Amazon Athena also supports the crc32 function so we can derive the partition from the ORDER_ID field.

In [6]:
%%local

import boto3,time
import pandas as pd

region='us-east-1'
defaultdb="tempdb"
default_output="s3://<athena_query_results_bucket>/"

## execute Athena SQL
def executeQuery(query, database=defaultdb, s3_output=default_output, poll=0.5):
    athena = boto3.client('athena',region_name=region)
    response = athena.start_query_execution(
        QueryString=query,
        QueryExecutionContext={
            'Database': database
            },
        ResultConfiguration={
            'OutputLocation': s3_output,
            }
        )

    print('Execution ID: ' + response['QueryExecutionId'])
    queryExecutionId=response['QueryExecutionId']
    state='QUEUED'
    while( state=='RUNNING' or state=='QUEUED'):
       response = athena.get_query_execution(QueryExecutionId=queryExecutionId)
       state=response['QueryExecution']['Status']['State']
       print (state)
       if  state=='RUNNING' or state=='QUEUED':
            time.sleep(poll)
       elif (state=='FAILED'):
             print (response['QueryExecution']['Status']['StateChangeReason'])
        
        
    #print (response)    
    return response

## Read from Athena to a Pandas Dataframe
def read_from_athena(sql):
    response=executeQuery(sql)
    return pd.read_csv(response['QueryExecution']['ResultConfiguration']['OutputLocation'])


In [7]:
%%time

sql="""SELECT * FROM "tempdb"."xyzzypq" where order_id = 100"""

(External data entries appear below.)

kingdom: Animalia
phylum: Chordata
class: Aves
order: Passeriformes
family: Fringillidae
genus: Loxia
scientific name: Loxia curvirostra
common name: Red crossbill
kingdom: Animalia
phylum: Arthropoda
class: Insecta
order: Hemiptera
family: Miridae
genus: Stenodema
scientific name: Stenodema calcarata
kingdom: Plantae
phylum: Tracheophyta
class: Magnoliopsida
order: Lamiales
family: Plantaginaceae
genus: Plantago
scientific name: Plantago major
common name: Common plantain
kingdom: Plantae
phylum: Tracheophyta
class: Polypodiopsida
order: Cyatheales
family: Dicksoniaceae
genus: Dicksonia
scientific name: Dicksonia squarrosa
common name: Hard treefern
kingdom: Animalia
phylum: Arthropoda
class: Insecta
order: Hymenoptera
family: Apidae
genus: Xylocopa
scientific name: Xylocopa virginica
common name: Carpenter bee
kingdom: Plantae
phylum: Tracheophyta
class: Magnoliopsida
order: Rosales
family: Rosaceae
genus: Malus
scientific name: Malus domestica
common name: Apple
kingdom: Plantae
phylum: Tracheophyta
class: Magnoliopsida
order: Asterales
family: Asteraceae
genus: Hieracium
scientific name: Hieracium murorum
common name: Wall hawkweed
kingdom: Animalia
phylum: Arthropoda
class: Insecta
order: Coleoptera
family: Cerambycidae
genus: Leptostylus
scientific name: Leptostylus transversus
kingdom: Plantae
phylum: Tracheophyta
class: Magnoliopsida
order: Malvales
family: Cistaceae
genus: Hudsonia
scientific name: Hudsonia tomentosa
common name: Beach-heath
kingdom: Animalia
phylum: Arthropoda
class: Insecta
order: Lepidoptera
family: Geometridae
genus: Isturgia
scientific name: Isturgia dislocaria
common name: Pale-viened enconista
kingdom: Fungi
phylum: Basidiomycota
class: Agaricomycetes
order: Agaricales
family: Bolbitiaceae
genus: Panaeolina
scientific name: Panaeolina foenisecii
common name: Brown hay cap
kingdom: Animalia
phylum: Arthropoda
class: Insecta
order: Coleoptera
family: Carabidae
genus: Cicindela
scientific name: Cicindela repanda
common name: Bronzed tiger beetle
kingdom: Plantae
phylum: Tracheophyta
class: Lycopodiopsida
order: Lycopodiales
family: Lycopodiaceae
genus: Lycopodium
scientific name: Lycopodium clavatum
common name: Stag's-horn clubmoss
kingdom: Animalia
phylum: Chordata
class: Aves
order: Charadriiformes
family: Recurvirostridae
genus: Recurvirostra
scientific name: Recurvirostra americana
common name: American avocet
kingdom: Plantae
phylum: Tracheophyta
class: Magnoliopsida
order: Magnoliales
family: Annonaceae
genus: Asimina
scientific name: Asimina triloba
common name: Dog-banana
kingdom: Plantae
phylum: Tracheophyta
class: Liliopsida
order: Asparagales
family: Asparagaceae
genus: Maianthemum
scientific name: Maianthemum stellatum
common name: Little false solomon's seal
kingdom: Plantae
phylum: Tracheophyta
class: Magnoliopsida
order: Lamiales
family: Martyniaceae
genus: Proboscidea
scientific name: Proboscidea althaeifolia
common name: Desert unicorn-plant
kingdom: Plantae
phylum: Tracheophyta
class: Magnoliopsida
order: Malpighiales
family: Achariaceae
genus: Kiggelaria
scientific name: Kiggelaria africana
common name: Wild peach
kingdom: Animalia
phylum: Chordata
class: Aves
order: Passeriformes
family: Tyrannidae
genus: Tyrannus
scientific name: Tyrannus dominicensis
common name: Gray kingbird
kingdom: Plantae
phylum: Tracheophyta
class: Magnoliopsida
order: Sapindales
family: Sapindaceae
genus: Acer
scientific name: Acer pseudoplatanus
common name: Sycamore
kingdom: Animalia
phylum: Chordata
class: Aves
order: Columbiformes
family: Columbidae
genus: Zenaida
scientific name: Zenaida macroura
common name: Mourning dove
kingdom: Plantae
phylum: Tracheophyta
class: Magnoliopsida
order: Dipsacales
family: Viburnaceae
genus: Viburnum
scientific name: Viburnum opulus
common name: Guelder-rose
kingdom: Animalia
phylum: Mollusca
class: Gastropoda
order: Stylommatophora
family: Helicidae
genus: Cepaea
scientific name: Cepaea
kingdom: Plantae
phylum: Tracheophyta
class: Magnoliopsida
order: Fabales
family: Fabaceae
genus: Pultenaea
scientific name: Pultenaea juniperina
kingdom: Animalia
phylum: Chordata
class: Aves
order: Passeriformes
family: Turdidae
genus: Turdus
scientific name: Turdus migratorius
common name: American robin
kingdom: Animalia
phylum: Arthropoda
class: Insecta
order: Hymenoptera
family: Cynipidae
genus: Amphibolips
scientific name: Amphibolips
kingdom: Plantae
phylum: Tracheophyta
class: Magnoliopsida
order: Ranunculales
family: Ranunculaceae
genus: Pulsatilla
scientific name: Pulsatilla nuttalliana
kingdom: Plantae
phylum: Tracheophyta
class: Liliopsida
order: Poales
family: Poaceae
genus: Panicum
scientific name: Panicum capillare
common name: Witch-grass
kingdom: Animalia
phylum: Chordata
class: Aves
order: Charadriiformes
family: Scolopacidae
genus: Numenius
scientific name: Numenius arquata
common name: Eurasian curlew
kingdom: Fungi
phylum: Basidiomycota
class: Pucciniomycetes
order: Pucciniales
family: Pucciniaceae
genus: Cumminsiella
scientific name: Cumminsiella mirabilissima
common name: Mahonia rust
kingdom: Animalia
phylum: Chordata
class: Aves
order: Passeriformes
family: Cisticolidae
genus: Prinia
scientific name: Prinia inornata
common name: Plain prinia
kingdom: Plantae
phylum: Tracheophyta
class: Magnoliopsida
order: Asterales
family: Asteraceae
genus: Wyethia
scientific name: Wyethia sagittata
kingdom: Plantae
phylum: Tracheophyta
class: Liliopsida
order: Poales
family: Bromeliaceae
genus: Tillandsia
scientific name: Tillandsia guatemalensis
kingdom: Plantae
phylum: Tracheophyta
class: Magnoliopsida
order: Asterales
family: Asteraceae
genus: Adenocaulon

response=executeQuery(sql)

Execution ID: 8a1419d3-b644-497f-8525-5b1f24325163
QUEUED
RUNNING
RUNNING
RUNNING
RUNNING
RUNNING
SUCCEEDED
CPU times: user 178 ms, sys: 8.01 ms, total: 186 ms
Wall time: 5.33 s


In [8]:
%%time

sql="""SELECT * FROM 
(Select * from "tempdb"."xyzzypq_p1" 
where partition_key=cast(mod(crc32(to_utf8(cast(order_id as varchar))),20) as varchar))
where order_id = 100"""

response=executeQuery(sql)

Execution ID: 82b76930-09b4-47dc-be15-0b79bba9e125
QUEUED
RUNNING
RUNNING
SUCCEEDED
CPU times: user 39.7 ms, sys: 1.07 ms, total: 40.8 ms
Wall time: 2.27 s


### Conclusion

**We see an improvement of around 50% in query response times for this query.** The subquery can be easily saved to an Amazon Athena view so that users do not have to specify the partition_key in their queries but it is automatically applied in the query.